The data
****************************************

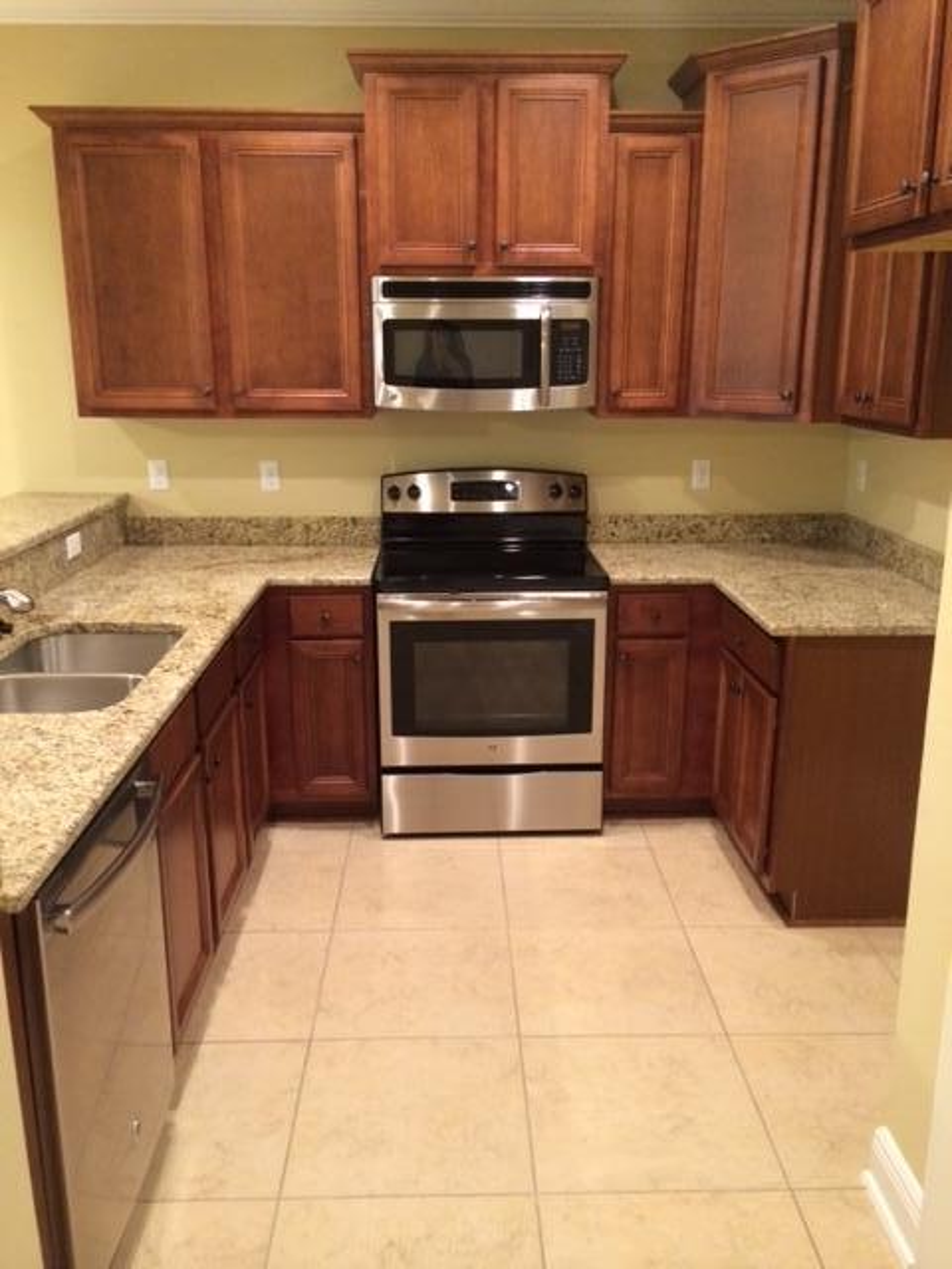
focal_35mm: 30
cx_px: 476
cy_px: 634
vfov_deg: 60.0
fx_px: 1100
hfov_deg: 46.8
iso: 250
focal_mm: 4.12
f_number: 2.2
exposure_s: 1/30
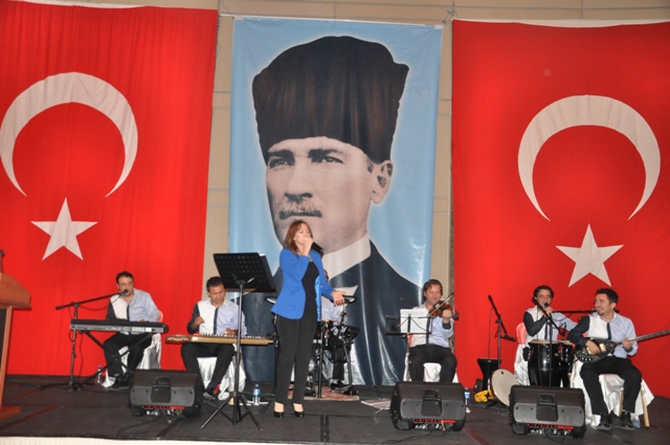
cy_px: 222
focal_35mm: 36
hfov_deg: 53.2
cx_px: 335
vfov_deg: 36.8
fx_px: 669
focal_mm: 24
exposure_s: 1/60
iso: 1250
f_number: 4.5
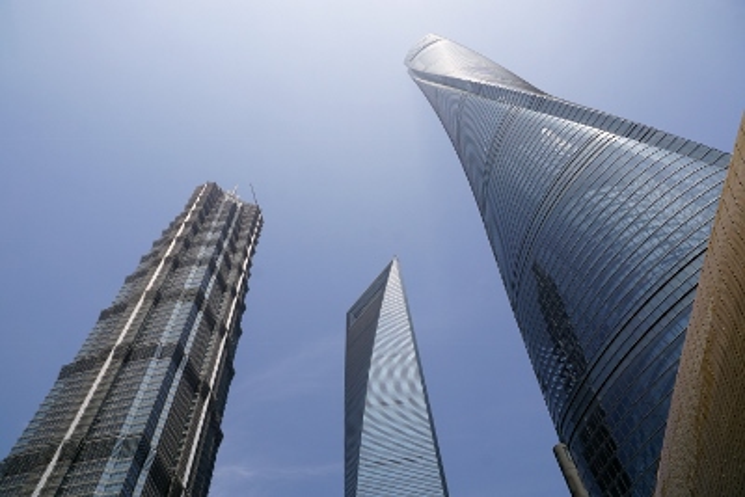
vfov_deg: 48.0
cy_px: 248
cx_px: 372
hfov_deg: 67.4
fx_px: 559
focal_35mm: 27
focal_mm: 18
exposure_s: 1/400
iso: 100
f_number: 10
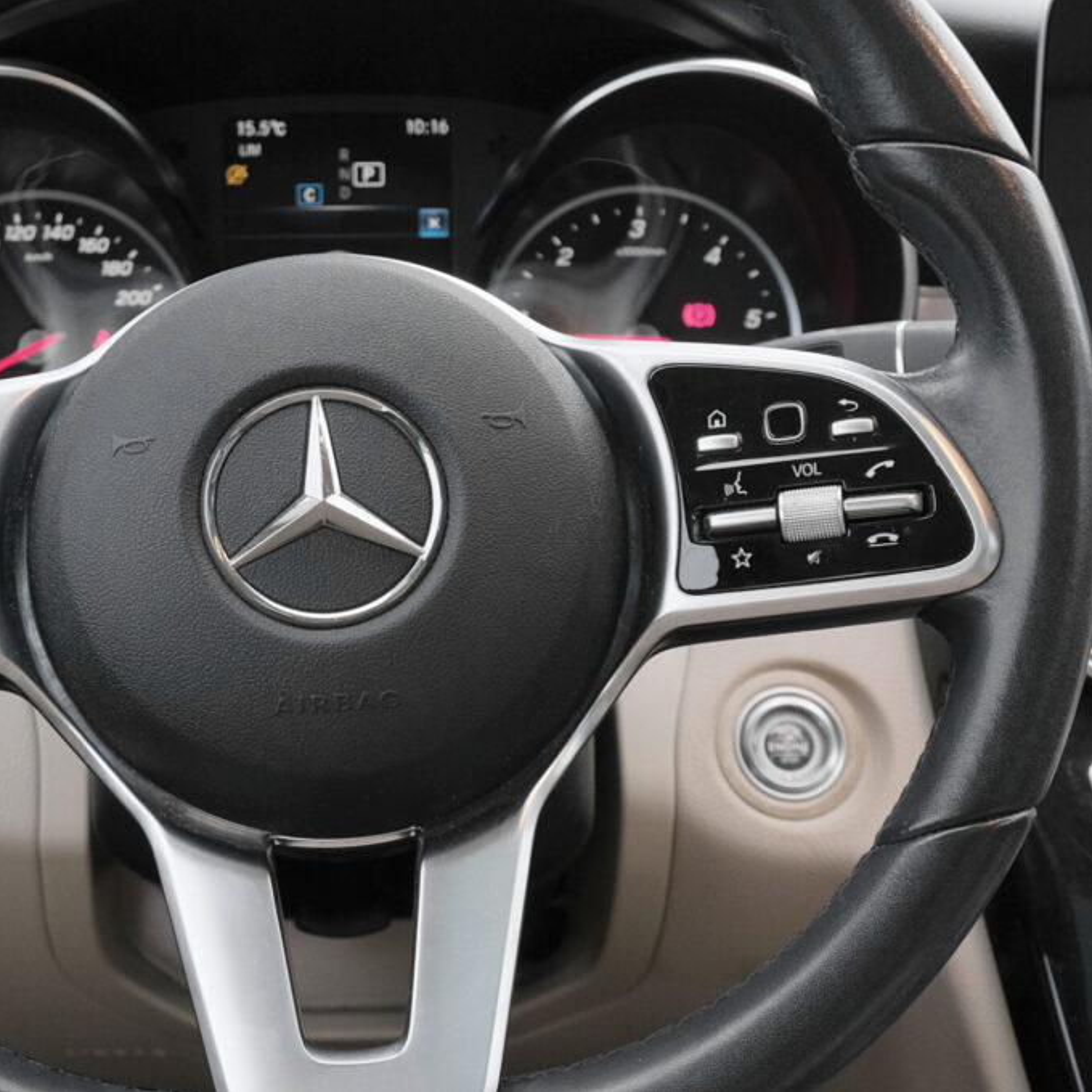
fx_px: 3105
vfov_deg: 19.9
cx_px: 305
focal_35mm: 87
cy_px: 545
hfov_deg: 19.8
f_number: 8
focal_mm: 45
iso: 2000
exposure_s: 1/80
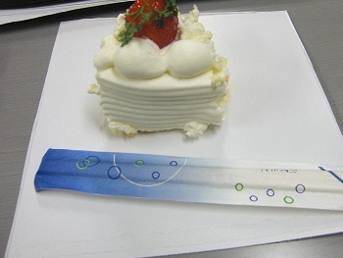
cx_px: 204
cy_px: 114
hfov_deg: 52.3
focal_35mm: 35
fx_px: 347
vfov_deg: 40.7
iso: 200
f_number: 2.6
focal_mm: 4.9
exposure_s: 1/50
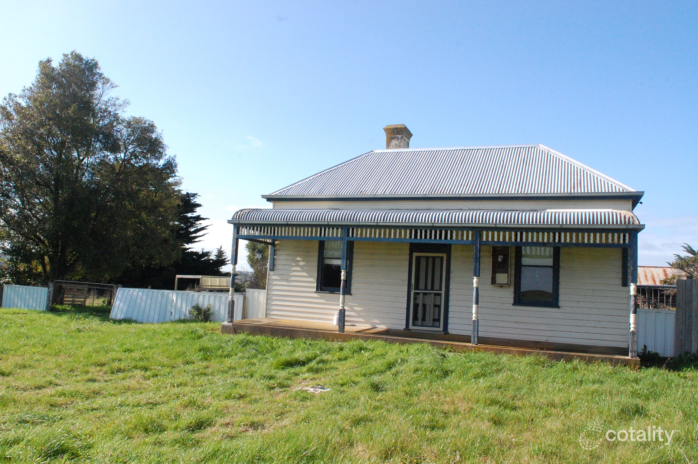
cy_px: 232
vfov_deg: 47.8
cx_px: 349
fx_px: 523
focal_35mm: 27
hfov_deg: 67.4
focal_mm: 18
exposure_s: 1/800
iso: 1600
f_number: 14
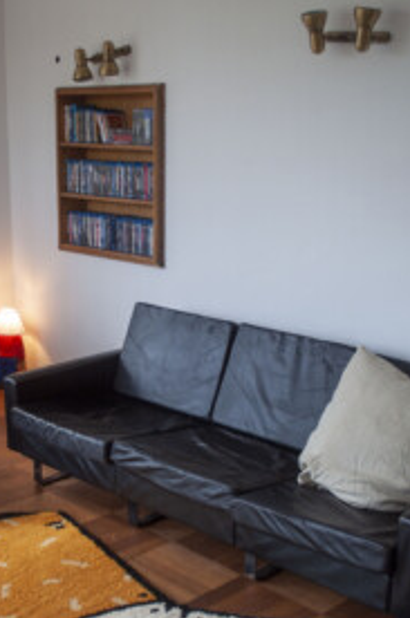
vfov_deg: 38.1
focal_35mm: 52
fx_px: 892
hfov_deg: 25.9
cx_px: 178
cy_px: 371
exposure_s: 1/160
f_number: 4.5
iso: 320
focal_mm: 24
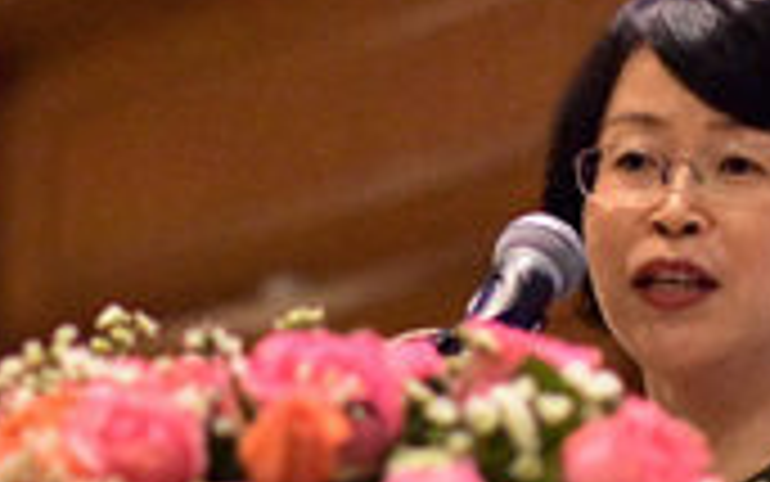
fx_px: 2624
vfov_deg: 10.3
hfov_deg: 16.7
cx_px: 311
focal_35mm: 125
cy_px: 617
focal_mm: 35
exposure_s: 1/5000
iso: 12800
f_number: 1.4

****************************************

Pictures don't belong in the copy. Restate all the entries exactly.

focal_35mm: 30
cx_px: 476
cy_px: 634
vfov_deg: 60.0
fx_px: 1100
hfov_deg: 46.8
iso: 250
focal_mm: 4.12
f_number: 2.2
exposure_s: 1/30
cy_px: 222
focal_35mm: 36
hfov_deg: 53.2
cx_px: 335
vfov_deg: 36.8
fx_px: 669
focal_mm: 24
exposure_s: 1/60
iso: 1250
f_number: 4.5
vfov_deg: 48.0
cy_px: 248
cx_px: 372
hfov_deg: 67.4
fx_px: 559
focal_35mm: 27
focal_mm: 18
exposure_s: 1/400
iso: 100
f_number: 10
fx_px: 3105
vfov_deg: 19.9
cx_px: 305
focal_35mm: 87
cy_px: 545
hfov_deg: 19.8
f_number: 8
focal_mm: 45
iso: 2000
exposure_s: 1/80
cx_px: 204
cy_px: 114
hfov_deg: 52.3
focal_35mm: 35
fx_px: 347
vfov_deg: 40.7
iso: 200
f_number: 2.6
focal_mm: 4.9
exposure_s: 1/50
cy_px: 232
vfov_deg: 47.8
cx_px: 349
fx_px: 523
focal_35mm: 27
hfov_deg: 67.4
focal_mm: 18
exposure_s: 1/800
iso: 1600
f_number: 14
vfov_deg: 38.1
focal_35mm: 52
fx_px: 892
hfov_deg: 25.9
cx_px: 178
cy_px: 371
exposure_s: 1/160
f_number: 4.5
iso: 320
focal_mm: 24
fx_px: 2624
vfov_deg: 10.3
hfov_deg: 16.7
cx_px: 311
focal_35mm: 125
cy_px: 617
focal_mm: 35
exposure_s: 1/5000
iso: 12800
f_number: 1.4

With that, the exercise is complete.